EXERCISE GOAL: Copy each line of the records that includes "SilkS".

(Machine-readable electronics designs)
========================================

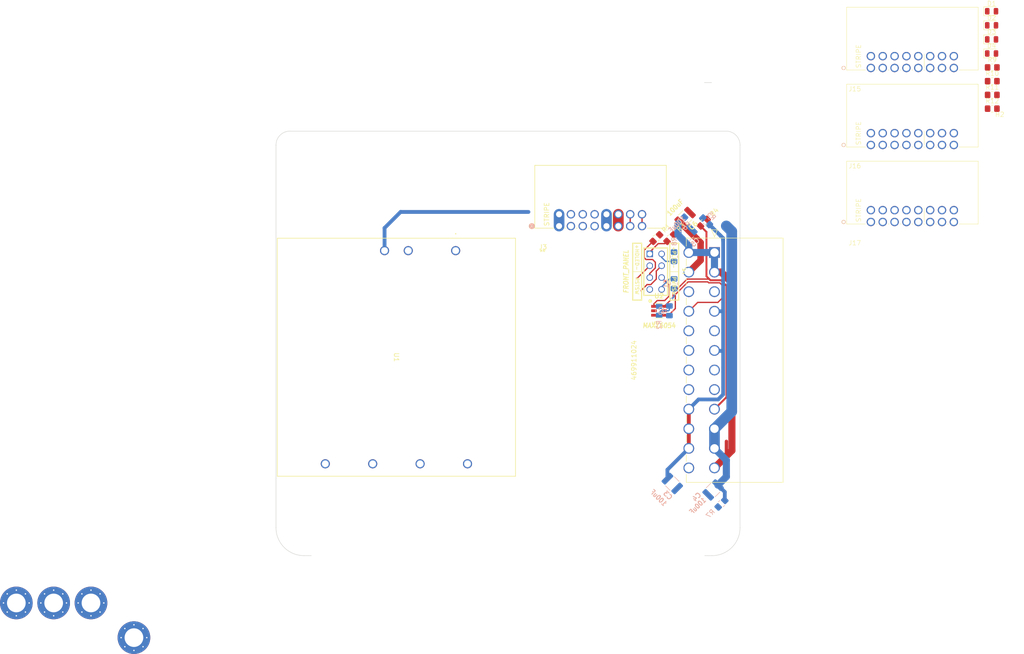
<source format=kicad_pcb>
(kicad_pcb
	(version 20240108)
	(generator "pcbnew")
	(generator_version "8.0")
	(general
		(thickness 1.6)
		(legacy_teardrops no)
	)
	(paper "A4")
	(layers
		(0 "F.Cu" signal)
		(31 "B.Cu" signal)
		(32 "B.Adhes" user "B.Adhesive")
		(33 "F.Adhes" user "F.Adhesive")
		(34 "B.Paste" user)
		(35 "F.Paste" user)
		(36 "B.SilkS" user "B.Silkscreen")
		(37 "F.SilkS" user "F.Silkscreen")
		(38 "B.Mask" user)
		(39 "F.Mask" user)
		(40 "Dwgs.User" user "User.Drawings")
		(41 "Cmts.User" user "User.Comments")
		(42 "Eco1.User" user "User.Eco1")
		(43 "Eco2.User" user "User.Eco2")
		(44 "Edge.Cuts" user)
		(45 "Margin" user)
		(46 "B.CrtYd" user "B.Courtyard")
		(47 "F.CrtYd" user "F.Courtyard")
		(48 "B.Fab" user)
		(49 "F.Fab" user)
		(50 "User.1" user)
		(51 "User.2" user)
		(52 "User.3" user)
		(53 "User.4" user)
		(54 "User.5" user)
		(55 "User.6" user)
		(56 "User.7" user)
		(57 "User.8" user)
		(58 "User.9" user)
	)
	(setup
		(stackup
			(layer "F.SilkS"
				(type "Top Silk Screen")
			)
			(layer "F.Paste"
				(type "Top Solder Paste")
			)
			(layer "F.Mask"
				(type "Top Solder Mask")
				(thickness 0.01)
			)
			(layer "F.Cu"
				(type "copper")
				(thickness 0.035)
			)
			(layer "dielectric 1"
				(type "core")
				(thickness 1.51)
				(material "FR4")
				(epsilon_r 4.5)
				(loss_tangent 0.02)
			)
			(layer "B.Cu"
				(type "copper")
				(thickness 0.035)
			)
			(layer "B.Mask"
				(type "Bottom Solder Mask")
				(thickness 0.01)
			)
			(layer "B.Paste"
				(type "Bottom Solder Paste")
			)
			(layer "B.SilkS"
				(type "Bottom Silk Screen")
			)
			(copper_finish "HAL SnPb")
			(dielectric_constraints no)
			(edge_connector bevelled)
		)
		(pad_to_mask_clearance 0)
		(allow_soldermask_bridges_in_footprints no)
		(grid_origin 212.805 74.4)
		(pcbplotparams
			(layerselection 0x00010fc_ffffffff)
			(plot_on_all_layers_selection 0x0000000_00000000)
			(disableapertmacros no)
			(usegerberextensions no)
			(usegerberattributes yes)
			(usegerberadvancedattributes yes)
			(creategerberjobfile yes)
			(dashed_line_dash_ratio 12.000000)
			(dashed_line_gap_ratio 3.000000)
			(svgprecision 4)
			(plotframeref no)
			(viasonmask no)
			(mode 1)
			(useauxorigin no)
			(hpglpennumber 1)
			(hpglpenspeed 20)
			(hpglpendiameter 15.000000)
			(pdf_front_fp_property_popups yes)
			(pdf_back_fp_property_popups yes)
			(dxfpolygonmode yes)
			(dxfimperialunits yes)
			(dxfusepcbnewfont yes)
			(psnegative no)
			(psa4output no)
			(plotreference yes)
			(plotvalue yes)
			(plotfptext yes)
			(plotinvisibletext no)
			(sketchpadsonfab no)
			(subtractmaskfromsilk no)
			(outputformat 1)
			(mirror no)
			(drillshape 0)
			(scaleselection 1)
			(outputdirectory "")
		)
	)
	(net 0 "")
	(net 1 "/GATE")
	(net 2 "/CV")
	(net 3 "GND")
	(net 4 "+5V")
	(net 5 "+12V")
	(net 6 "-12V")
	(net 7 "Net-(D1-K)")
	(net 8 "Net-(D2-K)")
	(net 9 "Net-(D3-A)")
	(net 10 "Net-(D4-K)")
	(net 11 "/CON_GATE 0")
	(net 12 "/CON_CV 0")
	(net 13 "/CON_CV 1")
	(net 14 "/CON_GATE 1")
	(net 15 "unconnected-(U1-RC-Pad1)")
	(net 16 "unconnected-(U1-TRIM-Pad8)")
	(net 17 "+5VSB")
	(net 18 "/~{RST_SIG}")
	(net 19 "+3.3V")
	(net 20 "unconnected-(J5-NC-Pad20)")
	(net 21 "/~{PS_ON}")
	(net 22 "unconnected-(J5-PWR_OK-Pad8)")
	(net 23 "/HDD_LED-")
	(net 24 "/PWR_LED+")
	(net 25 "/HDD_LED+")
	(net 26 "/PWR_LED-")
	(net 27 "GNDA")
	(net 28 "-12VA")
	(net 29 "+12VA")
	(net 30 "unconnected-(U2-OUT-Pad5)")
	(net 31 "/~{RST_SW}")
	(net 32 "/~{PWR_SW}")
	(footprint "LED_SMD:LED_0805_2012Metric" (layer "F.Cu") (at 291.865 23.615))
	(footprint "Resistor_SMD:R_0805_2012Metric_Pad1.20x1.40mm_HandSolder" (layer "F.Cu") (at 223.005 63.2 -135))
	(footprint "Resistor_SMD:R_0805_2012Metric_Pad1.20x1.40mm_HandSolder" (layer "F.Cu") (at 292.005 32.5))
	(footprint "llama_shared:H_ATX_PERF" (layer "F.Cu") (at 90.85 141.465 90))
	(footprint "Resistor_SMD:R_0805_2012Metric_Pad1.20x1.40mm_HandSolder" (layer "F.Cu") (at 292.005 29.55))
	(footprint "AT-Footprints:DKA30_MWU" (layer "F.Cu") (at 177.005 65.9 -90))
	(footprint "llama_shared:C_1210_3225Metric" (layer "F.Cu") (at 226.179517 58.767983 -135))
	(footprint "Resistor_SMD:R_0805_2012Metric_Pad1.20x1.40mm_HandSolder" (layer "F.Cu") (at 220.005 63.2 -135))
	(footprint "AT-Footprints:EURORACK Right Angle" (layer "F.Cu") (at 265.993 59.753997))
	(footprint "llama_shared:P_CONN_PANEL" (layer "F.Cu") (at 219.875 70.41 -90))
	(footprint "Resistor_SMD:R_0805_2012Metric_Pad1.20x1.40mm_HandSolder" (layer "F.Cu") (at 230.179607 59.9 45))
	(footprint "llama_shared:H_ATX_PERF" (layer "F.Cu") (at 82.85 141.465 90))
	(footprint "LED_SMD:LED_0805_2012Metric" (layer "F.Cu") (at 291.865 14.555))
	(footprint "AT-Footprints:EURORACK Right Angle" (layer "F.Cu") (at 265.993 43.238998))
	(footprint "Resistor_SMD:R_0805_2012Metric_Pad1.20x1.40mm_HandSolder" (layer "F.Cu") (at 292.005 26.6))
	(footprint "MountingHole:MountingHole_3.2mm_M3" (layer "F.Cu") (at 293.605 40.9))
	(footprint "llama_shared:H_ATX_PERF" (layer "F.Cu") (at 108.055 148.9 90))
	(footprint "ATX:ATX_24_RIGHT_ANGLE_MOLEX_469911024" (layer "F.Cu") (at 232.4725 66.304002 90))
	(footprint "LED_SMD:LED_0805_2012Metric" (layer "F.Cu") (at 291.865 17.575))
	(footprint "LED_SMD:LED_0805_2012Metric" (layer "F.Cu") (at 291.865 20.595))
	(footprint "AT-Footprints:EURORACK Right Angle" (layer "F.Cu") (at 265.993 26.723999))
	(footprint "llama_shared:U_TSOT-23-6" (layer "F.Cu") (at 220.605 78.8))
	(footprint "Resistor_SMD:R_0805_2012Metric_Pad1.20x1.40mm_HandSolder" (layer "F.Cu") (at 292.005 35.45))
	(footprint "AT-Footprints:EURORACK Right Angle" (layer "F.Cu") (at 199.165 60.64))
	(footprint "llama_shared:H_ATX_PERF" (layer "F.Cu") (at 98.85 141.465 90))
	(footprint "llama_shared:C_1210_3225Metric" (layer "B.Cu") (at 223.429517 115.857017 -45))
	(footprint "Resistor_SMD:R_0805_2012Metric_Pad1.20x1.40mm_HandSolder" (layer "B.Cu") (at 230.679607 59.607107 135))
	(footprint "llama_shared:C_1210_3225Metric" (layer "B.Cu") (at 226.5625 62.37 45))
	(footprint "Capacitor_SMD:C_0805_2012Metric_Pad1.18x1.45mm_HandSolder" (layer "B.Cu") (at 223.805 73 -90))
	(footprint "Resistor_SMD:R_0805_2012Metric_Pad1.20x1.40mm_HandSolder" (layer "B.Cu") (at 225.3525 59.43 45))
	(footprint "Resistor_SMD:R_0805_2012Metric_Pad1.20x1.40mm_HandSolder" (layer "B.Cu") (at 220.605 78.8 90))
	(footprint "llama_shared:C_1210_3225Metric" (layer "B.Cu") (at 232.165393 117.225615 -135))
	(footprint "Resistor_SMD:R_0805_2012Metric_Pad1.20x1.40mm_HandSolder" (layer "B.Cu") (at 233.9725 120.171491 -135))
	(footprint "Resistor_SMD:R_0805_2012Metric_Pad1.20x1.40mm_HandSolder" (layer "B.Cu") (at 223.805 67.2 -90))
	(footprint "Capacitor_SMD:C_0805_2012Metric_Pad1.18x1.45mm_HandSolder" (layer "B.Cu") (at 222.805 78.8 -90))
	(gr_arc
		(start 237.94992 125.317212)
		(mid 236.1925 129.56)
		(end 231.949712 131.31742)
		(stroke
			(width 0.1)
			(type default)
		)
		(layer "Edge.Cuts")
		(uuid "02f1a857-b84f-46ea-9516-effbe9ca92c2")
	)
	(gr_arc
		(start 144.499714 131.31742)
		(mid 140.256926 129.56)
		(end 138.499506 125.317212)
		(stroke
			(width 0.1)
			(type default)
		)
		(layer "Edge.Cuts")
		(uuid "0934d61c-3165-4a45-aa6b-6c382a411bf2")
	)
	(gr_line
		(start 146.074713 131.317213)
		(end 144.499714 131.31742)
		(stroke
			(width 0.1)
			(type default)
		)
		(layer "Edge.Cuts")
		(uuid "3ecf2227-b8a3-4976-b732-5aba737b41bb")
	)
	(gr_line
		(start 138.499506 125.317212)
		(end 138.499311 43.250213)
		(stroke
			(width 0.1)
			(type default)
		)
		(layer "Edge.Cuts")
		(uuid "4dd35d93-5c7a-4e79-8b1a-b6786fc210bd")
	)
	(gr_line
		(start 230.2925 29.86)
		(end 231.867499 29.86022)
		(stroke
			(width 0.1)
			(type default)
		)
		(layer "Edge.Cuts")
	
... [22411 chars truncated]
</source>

========================================

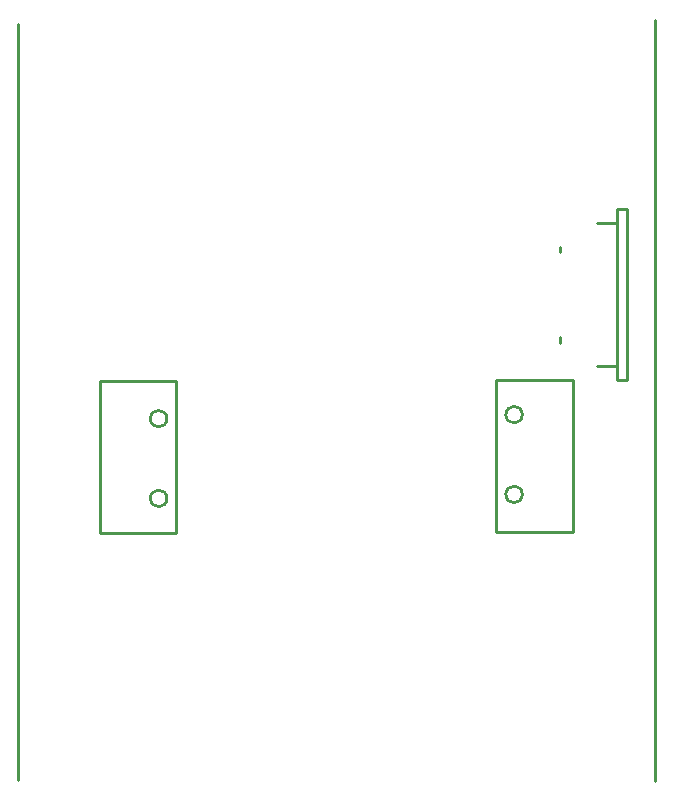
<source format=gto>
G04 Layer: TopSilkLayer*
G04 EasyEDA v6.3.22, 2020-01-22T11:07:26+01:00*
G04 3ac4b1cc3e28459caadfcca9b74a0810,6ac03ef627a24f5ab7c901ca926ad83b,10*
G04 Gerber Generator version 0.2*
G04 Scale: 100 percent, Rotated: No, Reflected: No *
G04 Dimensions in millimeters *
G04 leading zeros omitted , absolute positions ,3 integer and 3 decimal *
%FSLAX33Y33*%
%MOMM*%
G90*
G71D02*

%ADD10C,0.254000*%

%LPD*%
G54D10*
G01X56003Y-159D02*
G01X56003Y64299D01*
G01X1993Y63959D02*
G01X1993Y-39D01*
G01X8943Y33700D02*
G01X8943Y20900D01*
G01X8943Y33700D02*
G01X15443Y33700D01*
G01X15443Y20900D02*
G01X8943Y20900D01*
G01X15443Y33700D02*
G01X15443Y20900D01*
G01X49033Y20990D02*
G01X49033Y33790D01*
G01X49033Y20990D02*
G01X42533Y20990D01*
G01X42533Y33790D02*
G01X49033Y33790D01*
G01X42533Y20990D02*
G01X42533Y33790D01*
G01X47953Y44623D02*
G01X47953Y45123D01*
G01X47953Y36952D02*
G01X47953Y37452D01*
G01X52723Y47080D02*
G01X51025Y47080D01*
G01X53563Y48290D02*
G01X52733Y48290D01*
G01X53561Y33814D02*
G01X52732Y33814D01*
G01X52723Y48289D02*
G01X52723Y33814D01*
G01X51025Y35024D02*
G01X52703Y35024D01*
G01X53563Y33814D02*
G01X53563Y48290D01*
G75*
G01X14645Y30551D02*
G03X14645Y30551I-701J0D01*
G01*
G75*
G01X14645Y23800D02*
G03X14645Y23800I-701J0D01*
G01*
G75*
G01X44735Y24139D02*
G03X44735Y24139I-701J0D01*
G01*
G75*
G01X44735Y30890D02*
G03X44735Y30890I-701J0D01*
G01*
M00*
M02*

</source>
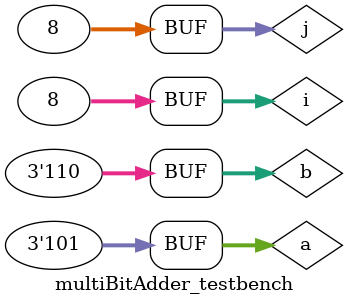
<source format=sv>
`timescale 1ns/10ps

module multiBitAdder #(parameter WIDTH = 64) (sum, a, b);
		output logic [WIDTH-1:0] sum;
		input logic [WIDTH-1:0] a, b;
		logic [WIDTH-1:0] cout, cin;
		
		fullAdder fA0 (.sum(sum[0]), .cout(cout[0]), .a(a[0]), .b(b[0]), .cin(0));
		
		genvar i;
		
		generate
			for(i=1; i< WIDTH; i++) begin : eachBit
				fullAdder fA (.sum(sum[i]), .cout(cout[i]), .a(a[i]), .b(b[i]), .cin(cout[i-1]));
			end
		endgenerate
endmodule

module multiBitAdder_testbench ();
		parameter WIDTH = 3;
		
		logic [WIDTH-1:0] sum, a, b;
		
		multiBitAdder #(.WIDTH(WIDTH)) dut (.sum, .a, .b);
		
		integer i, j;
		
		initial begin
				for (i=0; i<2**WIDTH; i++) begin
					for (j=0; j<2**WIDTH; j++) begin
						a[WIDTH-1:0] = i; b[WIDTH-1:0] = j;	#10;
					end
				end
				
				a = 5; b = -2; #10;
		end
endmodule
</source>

========================================

ANSWER TO THIS PROBLEM:
		(36 "B.SilkS" user "B.Silkscreen")
		(37 "F.SilkS" user "F.Silkscreen")
			(layer "F.SilkS"
			(layer "B.SilkS"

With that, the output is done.